Harrison is now 41, and drawings from her graphic novel, In Between Days: A Memoir about Living with Cancer are on display at the Winnipeg Art Gallery (WAG.) 

"When I was first diagnosed I had a really hard time finding resources that gave me information that was forward and direct and didn't pull any punches," Harrison said. "It was really important to me to include the difficult conversations that come with having breast cancer in the book." 

Harrison used her drawings as a release, a way to cope with her diagnoses and a way for her to explore topics related to living with cancer that are often swept aside. At first, she kept them to herself, but after two of her friends - who were also diagnosed with the same type of cancer - saw her drawings, they told her sharing them could help others living with the disease cope. 

"At that point I hadn't been public with my diagnosis, I had been quite private, telling only my inner circle and not talking about it on social media because it was a difficult thing to come to terms with," Harrison said. "I had to sit with that. That idea of making the work public because it forced me to make my diagnosis public." 

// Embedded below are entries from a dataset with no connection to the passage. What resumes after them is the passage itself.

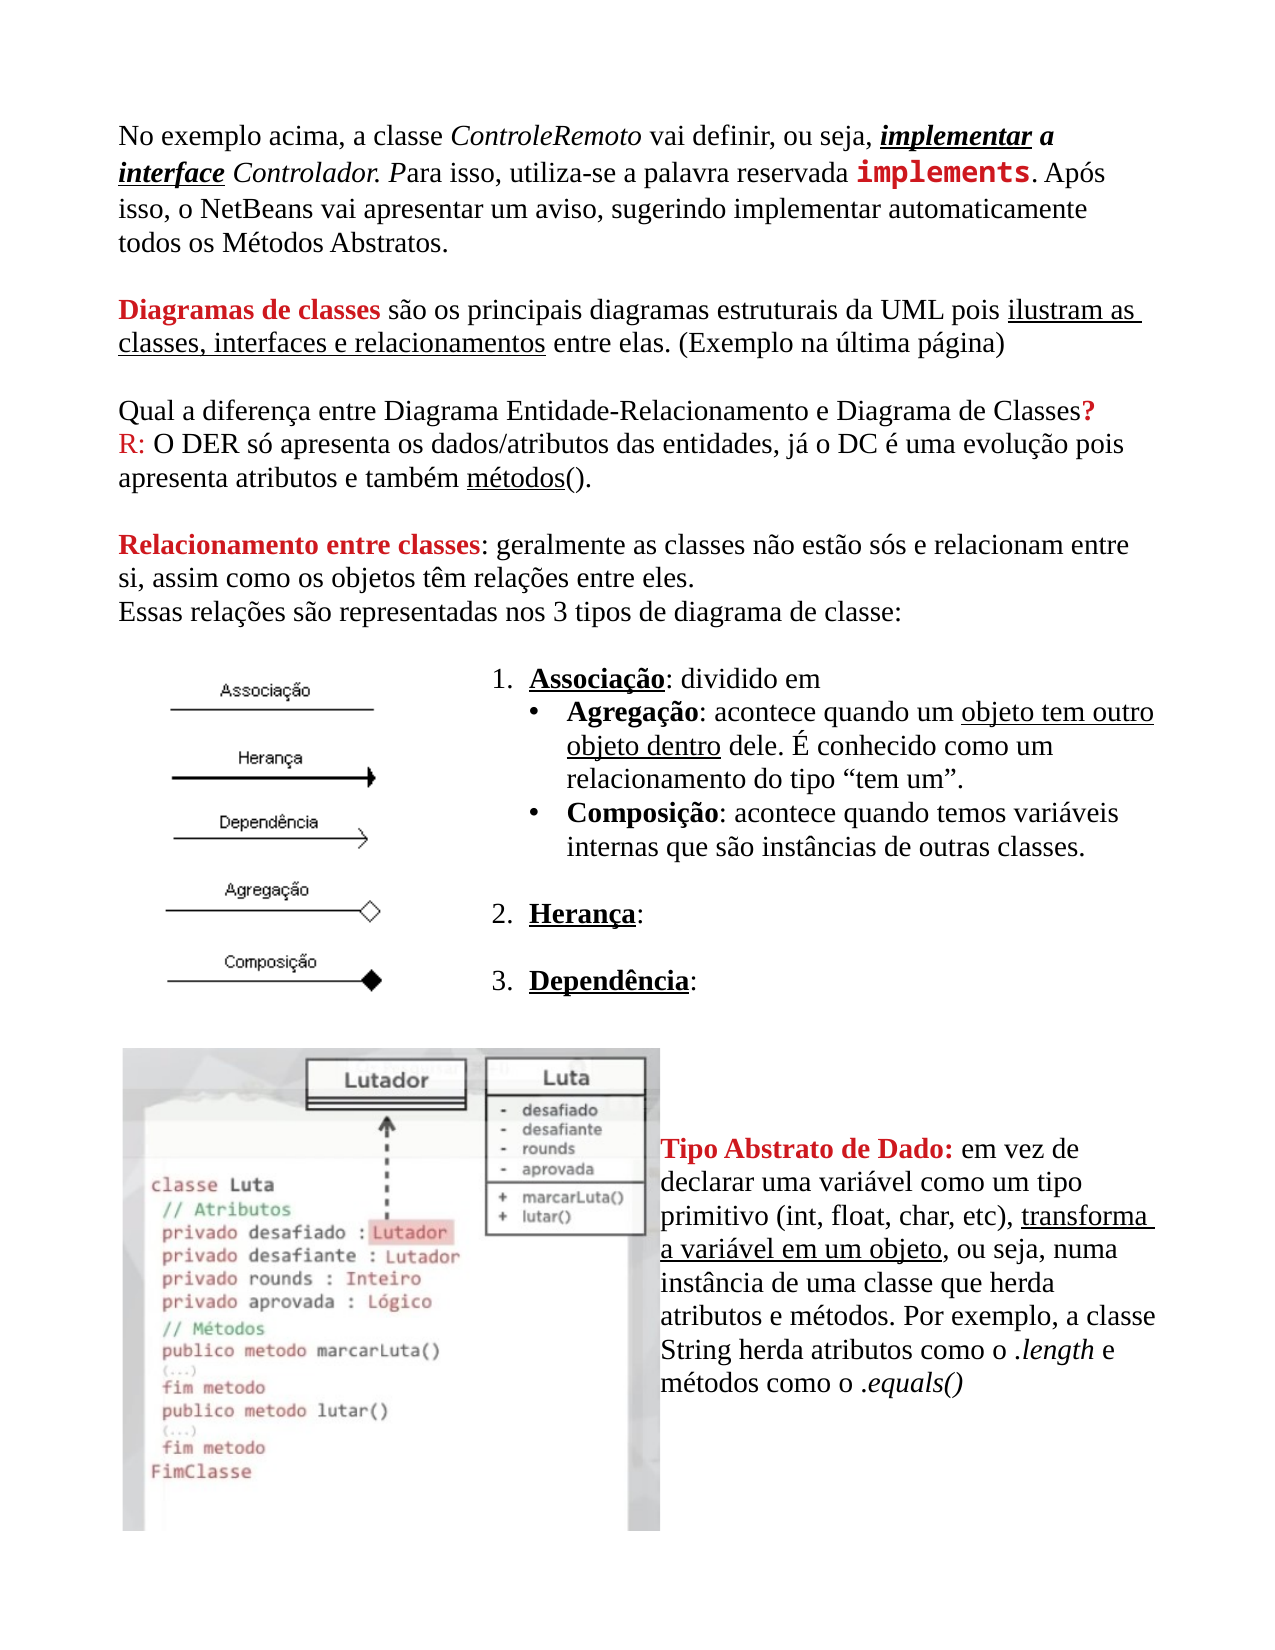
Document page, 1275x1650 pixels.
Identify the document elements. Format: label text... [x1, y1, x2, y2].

text Tipo Abstrato de Dado: em vez de declarar uma variável como um tipo primitivo (int, float, char, etc), transforma a variável em um objeto, ou seja, numa instância de uma classe que herda atributos e métodos. Por exemplo, a classe String herda atributos como o .length e métodos como o .equals() [661, 1131, 1157, 1399]
text R: O DER só apresenta os dados/atributos das entidades, já o DC é uma evolução pois apresenta atributos e também métodos(). [118, 426, 1157, 493]
list Herança: [454, 896, 1157, 963]
list Dependência: [454, 963, 1157, 997]
picture [130, 671, 454, 1034]
text Diagramas de classes são os principais diagramas estruturais da UML pois ilustram as classes, interfaces e relacionamentos entre elas. (Exemplo na última página) [118, 292, 1157, 359]
picture [122, 1048, 661, 1531]
text No exemplo acima, a classe ControleRemoto vai definir, ou seja, implementar a interface Controlador. Para isso, utiliza-se a palavra reservada implements. Após isso, o NetBeans vai apresentar um aviso, sugerindo implementar automaticamente todos os Métodos Abstratos. [118, 118, 1157, 258]
list Associação: dividido em [156, 661, 1157, 694]
list Composição: acontece quando temos variáveis internas que são instâncias de outras classes. [454, 795, 1157, 896]
list Agregação: acontece quando um objeto tem outro objeto dentro dele. É conhecido como um relacionamento do tipo “tem um”. [454, 694, 1157, 795]
text Relacionamento entre classes: geralmente as classes não estão sós e relacionam entre si, assim como os objetos têm relações entre eles. Essas relações são representadas nos 3 tipos de diagrama de classe: [118, 527, 1157, 627]
text Qual a diferença entre Diagrama Entidade-Relacionamento e Diagrama de Classes? [118, 393, 1181, 426]
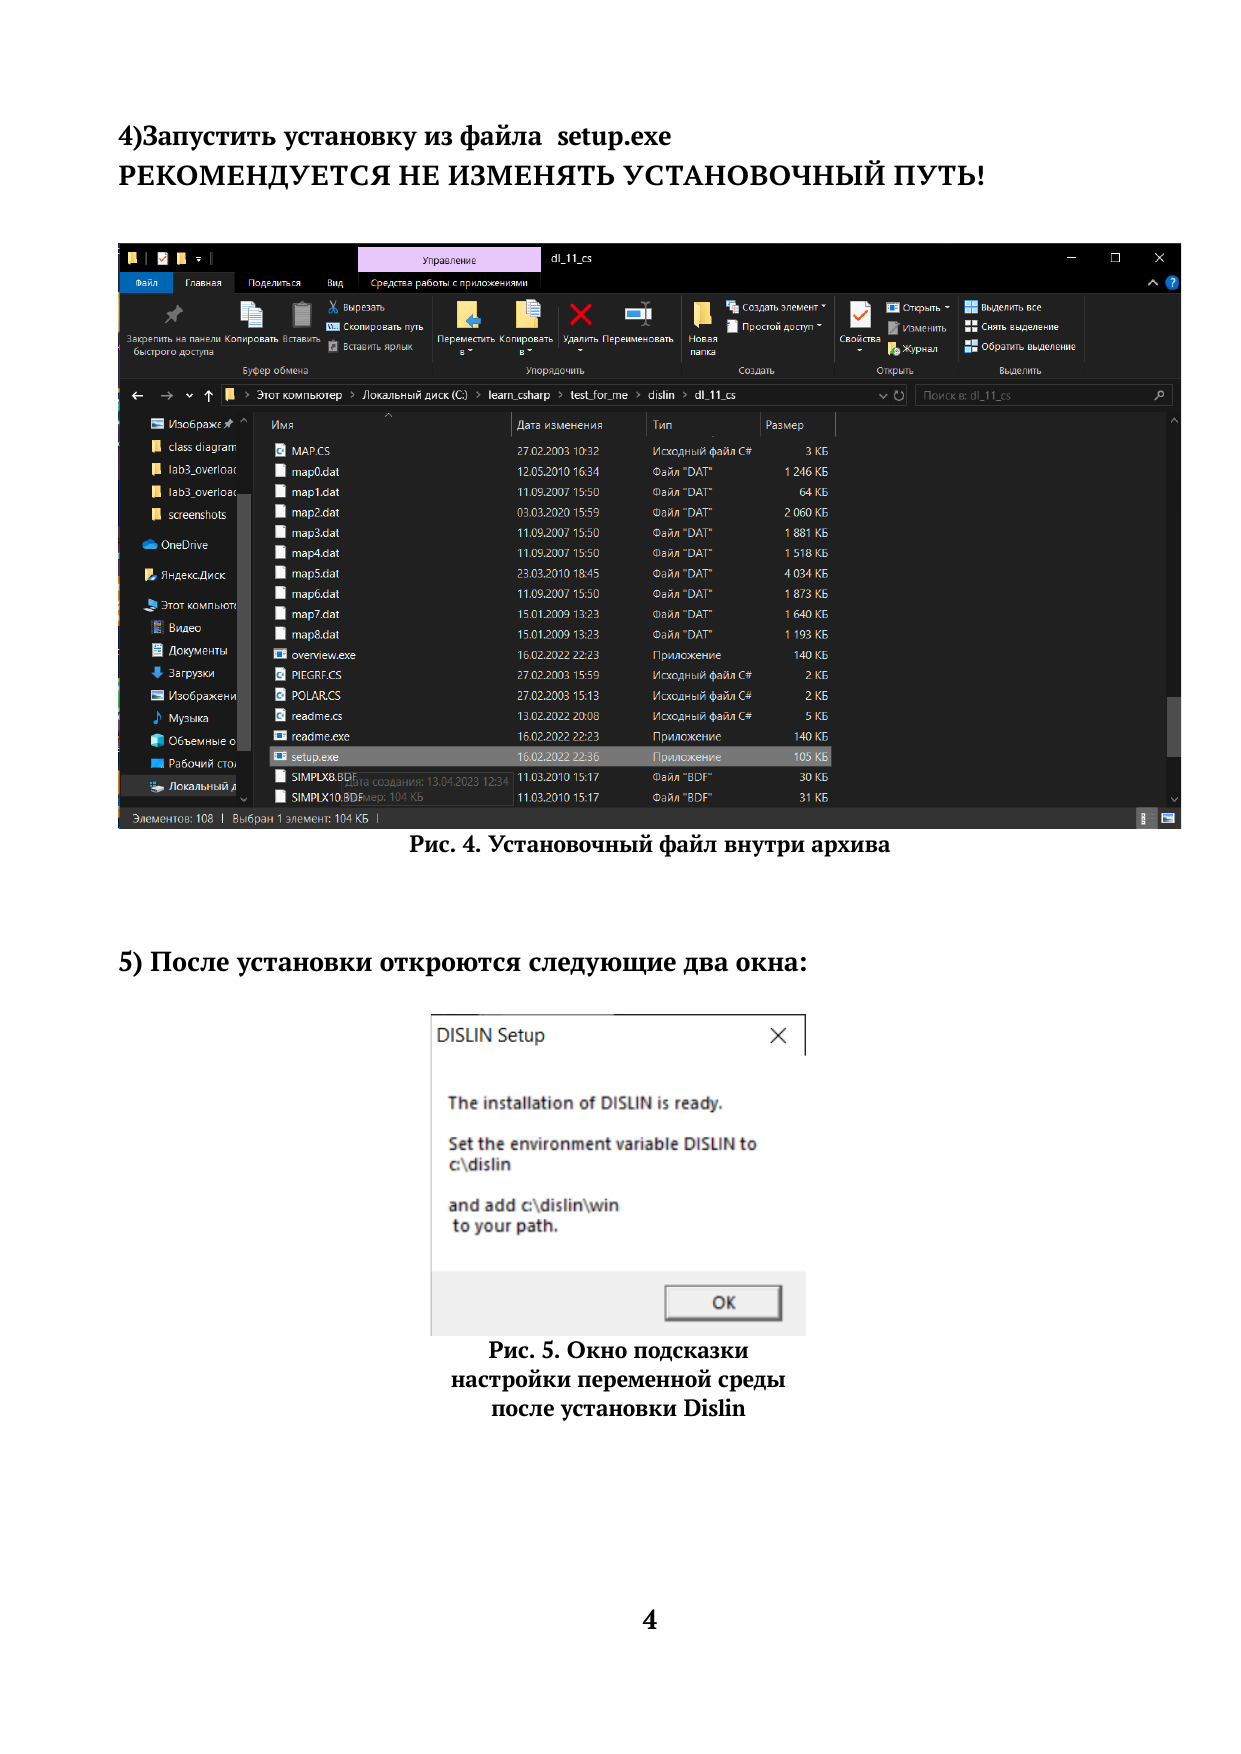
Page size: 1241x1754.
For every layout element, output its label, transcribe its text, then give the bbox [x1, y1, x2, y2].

text РЕКОМЕНДУЕТСЯ НЕ ИЗМЕНЯТЬ УСТАНОВОЧНЫЙ ПУТЬ! [118, 158, 1181, 192]
text 5) После установки откроются следующие два окна: [118, 944, 1181, 978]
text Рис. 5. Окно подсказки настройки переменной среды после установки Dislin [431, 1336, 806, 1422]
picture [118, 243, 1182, 829]
picture [430, 1014, 806, 1336]
text 4)Запустить установку из файла setup.exe [118, 118, 1181, 152]
text Рис. 4. Установочный файл внутри архива [118, 829, 1181, 857]
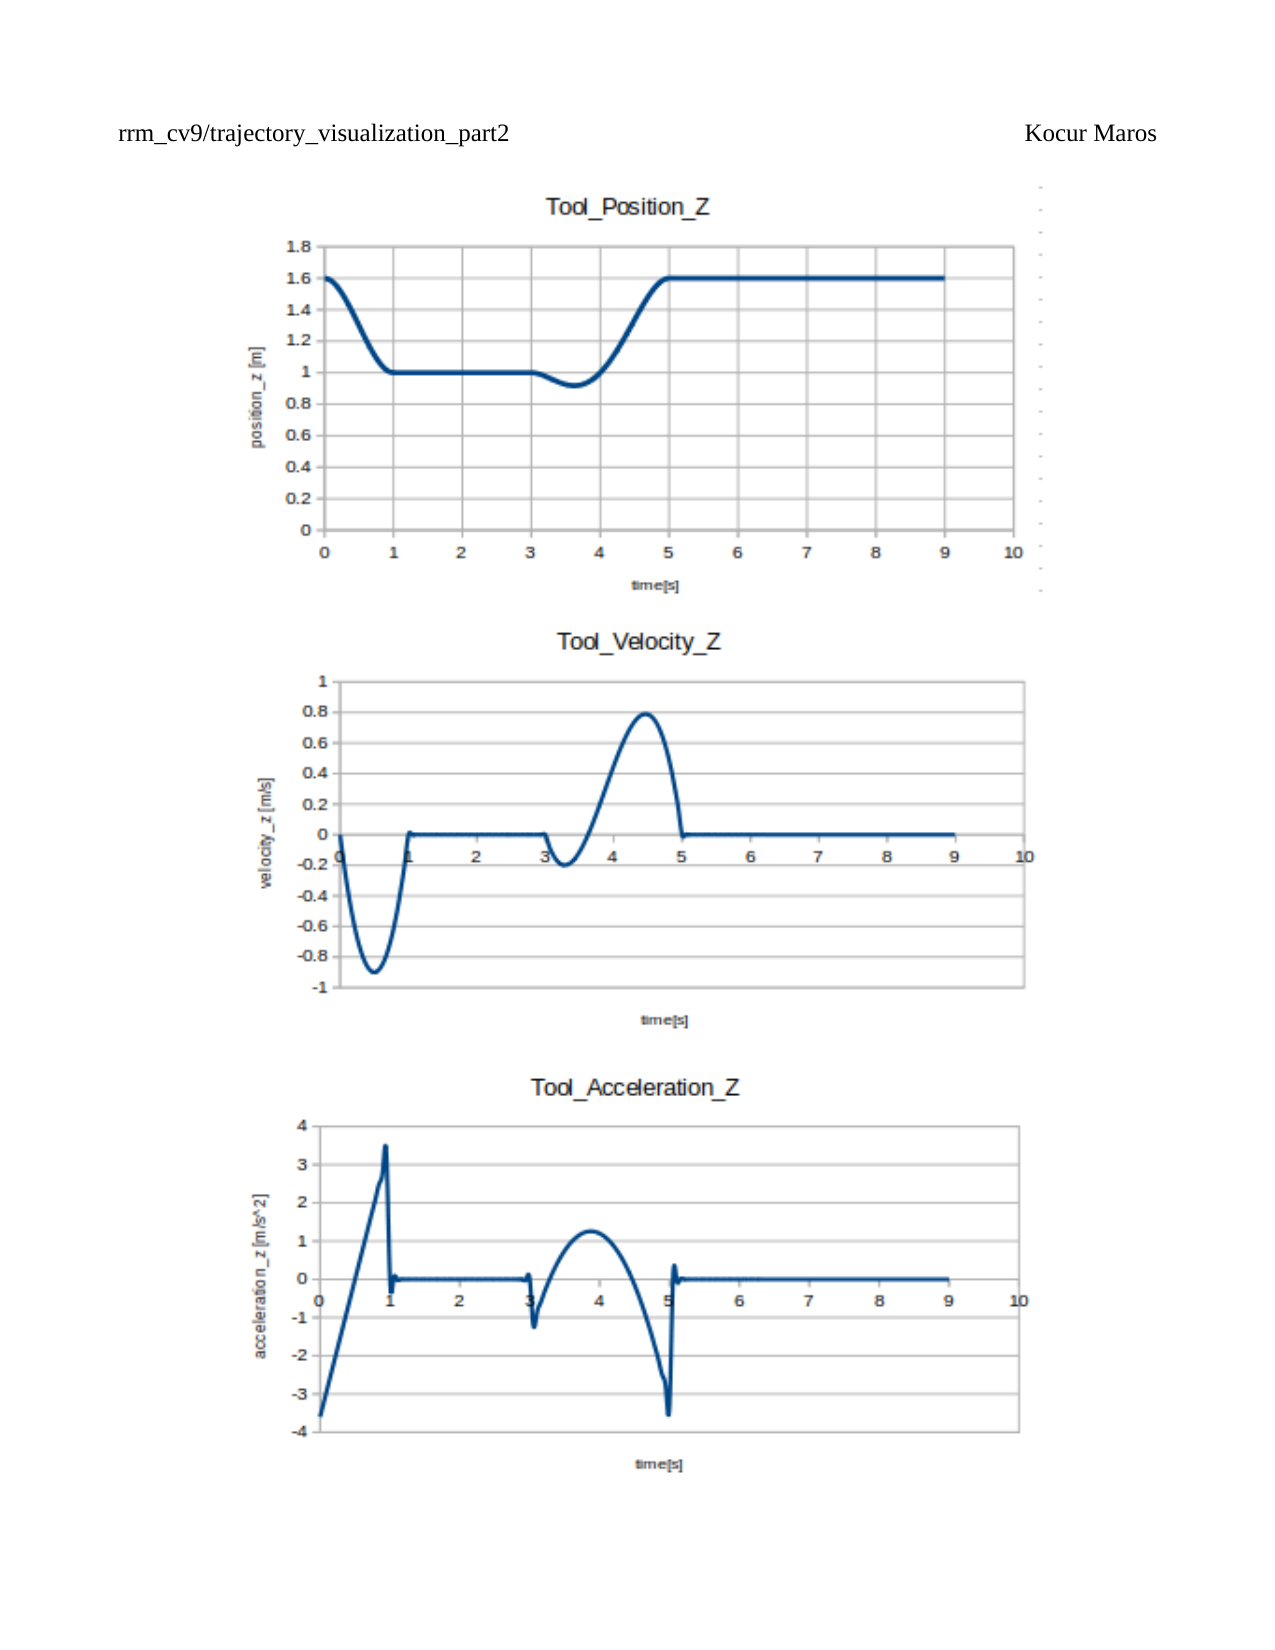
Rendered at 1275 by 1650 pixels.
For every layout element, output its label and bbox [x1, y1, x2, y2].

picture [232, 176, 1043, 1486]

"But that idea of potentially helping other people who felt the same way I did kept nagging at me so within a couple months I decided I wanted to share the drawings so hopefully they'd find the right people." 

She started a blog that gained traction and then received a call from the online editor of The Walrus, who wanted to publish the comics. After that she was contacted by her publisher, who told her she should compile the drawings and essays into a graphic novel. 

Harrison wasn't expecting the project to gain this kind of momentum, but when it did, it reached people going through the same experience she was and made her feel like she wasn't alone. 

"It's been very community building for me," Harrison said. "Metastatic breast cancer can be hard in terms of community building. Both of those women who encouraged me to share the work died this winter and it's hard to hold on to a core of community, so having a more amorphous community where people drift in and out of contact when it's useful to them has been very helpful in helping me living with my disease." 

Harrison and her husband visited Winnipeg earlier in 2017. Her husband knows WAG Director & CEO Stephen Borys, who Harrison says stopped by to "say hello." 

"He started asking me questions about what I do, but I think it became pretty clear that he knew exactly what I do," Harrison said, laughing. "He was interested in potentially showing the work and one of the things he told me was he wanted to shine a light on places where people don't necessarily go joyfully or willingly." 

"It can be difficult to talk about this stuff and having the artwork can really start those conversations. There's a lot of opportunity to think about things in a different way." 

The exhibit will be at the WAG until January 13, 2018. Harrison is in Winnipeg to participate in a talk and Q and A on Sunday, Nov. 12, 2017 at the WAG at 2 pm.